Divorce no longer a social taboo | Steve Benmor
Tuesday, July 23, 2019 @ 11:11 AM | By Steve Benmor
In fact, as a result of the news of a divorce being so tragic, many spouses decided to continue to cohabit like a married couple even though their relationship was over. In some cases, spouses carried on separate lives while residing together just to avoid the social stigma of divorce. The spouses slept in separate bedrooms or on separate floors. Some of these spouses led very separate lives: they did not dine together, travelled separately, maintained different social circles and even dated others while cohabiting.
That was then. Societal norms have changed significantly since those days. Until 1968, married spouses were not permitted to divorce unless they could prove that the other spouse committed cruelty or adultery. But after pressure from society, the government of Canada changed the grounds for divorce to include “no-fault divorce.”
Suddenly, spouses could be divorced if they had been separated for three years. No longer was one spouse required to prove that the other spouse committed an offence. As the law evolved, the required three years of separation became one year and the concept of separation could include spouses still living in the same home so long as they were “living separate and apart under the same roof.”
As with this change in societal norms, so too came other changes such as same-sex marriages, property rights in common law couples and assisted human reproduction and surrogacy. The law continues to try to keep up with the changes in Canadians’ moral values.
Over time, Canadian society changed its views on the subject of divorce. No longer did divorce carry the same social stigma that it once did. Although there are still many who will lament the breakdown of a marriage, often the disappointment is short-lived.
Now very few Canadian families have not experienced divorce, either by their parents, children, uncles, aunts or close family or friends.
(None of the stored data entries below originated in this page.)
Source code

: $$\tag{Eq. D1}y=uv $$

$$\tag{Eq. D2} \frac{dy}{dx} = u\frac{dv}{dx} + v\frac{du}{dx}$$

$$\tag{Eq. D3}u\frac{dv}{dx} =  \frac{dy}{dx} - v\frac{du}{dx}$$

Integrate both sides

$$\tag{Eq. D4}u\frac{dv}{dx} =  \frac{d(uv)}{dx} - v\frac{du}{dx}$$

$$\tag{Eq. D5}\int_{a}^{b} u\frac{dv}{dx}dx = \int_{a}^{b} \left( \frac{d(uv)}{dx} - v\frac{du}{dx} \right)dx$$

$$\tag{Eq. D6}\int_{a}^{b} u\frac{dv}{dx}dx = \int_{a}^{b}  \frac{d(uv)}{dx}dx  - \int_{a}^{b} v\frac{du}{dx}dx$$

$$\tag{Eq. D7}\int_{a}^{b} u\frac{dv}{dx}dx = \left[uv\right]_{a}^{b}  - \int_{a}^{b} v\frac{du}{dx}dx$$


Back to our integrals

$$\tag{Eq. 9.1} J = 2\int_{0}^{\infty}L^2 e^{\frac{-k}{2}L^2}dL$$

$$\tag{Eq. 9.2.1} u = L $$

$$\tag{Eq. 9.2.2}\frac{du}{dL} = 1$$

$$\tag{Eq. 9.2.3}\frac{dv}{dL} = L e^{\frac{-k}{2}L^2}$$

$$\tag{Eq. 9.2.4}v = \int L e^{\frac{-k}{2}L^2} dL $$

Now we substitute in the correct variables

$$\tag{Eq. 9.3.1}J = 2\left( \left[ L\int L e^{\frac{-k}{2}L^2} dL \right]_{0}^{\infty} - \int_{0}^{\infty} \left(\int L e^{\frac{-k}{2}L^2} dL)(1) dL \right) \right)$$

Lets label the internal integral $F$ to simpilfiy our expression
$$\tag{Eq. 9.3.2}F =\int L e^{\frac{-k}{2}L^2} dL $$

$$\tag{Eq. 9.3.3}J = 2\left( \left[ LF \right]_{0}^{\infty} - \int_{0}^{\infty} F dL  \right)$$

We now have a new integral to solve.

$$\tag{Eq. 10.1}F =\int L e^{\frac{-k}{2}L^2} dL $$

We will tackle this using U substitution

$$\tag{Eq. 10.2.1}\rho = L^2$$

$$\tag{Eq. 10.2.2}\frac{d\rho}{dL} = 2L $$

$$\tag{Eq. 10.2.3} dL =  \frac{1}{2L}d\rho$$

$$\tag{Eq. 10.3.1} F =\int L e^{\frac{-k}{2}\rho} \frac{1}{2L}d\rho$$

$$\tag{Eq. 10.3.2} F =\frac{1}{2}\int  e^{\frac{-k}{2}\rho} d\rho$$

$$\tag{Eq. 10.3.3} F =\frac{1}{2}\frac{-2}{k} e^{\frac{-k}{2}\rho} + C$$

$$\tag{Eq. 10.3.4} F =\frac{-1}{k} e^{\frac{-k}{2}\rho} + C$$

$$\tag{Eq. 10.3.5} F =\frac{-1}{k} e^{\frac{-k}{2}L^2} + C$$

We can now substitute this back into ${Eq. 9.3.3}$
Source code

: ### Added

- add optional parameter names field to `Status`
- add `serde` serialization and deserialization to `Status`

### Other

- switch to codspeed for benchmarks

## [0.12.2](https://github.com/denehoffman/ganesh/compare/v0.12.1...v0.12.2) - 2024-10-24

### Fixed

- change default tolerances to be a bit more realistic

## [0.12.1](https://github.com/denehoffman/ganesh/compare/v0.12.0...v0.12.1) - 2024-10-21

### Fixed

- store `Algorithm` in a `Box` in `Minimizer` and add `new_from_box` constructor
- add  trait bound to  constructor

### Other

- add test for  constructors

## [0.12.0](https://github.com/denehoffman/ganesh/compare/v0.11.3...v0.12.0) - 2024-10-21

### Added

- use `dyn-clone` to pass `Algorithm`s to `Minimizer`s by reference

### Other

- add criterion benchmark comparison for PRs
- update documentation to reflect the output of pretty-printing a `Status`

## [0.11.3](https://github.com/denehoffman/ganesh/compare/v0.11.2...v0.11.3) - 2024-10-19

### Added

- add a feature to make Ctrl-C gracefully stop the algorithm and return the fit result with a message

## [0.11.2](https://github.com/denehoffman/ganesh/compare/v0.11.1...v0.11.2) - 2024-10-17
Divorce is one of the most common events that occur in family life, next to marriage, childbirth or death. Divorce is simply another milestone in the family life cycle.
Divorce does not have to be the bruise on one’s reputation as that it was in the past. In fact, for many people who divorce, the decision is mutual. They recognize that there was a time when they shared common values and a love for one another. But when that evaporated, spouses recognize the need to begin the next chapter of their lives.
For some, this is a moment of celebration. They celebrate what they had and what they will have in the next chapter of their lives. Some former spouses remain very close friends, especially those who have children together.
In fact, there are more stories being posted on social media of divorced couples travelling together and taking family vacations with their children to Disney World or to exotic locations. Some bring their new partners with them.
This is the new reality in Canada. People marry. People divorce. People go on with their lives. The modern family is no longer a couple who were married for 50-plus years.